▶ **DIRECTIONS**
Please count how many lines in the material below contain the word "Park", and reply with that number alone.

[PROVIDED DATA]

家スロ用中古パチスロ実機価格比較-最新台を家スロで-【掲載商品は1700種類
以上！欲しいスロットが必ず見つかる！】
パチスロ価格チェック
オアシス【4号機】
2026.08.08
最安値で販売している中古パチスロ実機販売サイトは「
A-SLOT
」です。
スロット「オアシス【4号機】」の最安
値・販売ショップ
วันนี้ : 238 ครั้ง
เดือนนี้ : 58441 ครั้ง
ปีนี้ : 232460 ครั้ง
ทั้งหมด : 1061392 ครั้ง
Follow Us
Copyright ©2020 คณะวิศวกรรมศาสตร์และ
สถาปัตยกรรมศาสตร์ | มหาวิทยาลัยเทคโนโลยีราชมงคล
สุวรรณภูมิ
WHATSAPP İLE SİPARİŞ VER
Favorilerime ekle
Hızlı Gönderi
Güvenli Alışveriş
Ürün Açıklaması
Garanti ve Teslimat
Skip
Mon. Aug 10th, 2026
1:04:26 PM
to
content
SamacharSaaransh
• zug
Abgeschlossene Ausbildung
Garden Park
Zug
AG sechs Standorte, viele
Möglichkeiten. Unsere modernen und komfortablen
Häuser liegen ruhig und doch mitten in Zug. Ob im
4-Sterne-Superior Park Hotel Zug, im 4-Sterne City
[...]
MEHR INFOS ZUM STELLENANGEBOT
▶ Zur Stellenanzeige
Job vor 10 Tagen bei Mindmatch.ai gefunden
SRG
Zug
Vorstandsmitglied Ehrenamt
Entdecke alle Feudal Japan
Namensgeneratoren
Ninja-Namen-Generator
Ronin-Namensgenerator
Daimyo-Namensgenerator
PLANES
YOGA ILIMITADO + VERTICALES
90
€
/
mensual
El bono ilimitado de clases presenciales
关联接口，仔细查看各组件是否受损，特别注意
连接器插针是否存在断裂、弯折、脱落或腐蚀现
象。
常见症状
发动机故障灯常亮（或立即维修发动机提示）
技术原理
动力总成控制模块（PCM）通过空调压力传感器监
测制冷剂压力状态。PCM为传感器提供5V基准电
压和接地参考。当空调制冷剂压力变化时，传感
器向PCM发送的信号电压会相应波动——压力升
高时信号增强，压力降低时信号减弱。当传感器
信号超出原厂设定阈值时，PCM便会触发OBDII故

[/PROVIDED DATA]

▶ **ANSWER FOR THE TASK**
2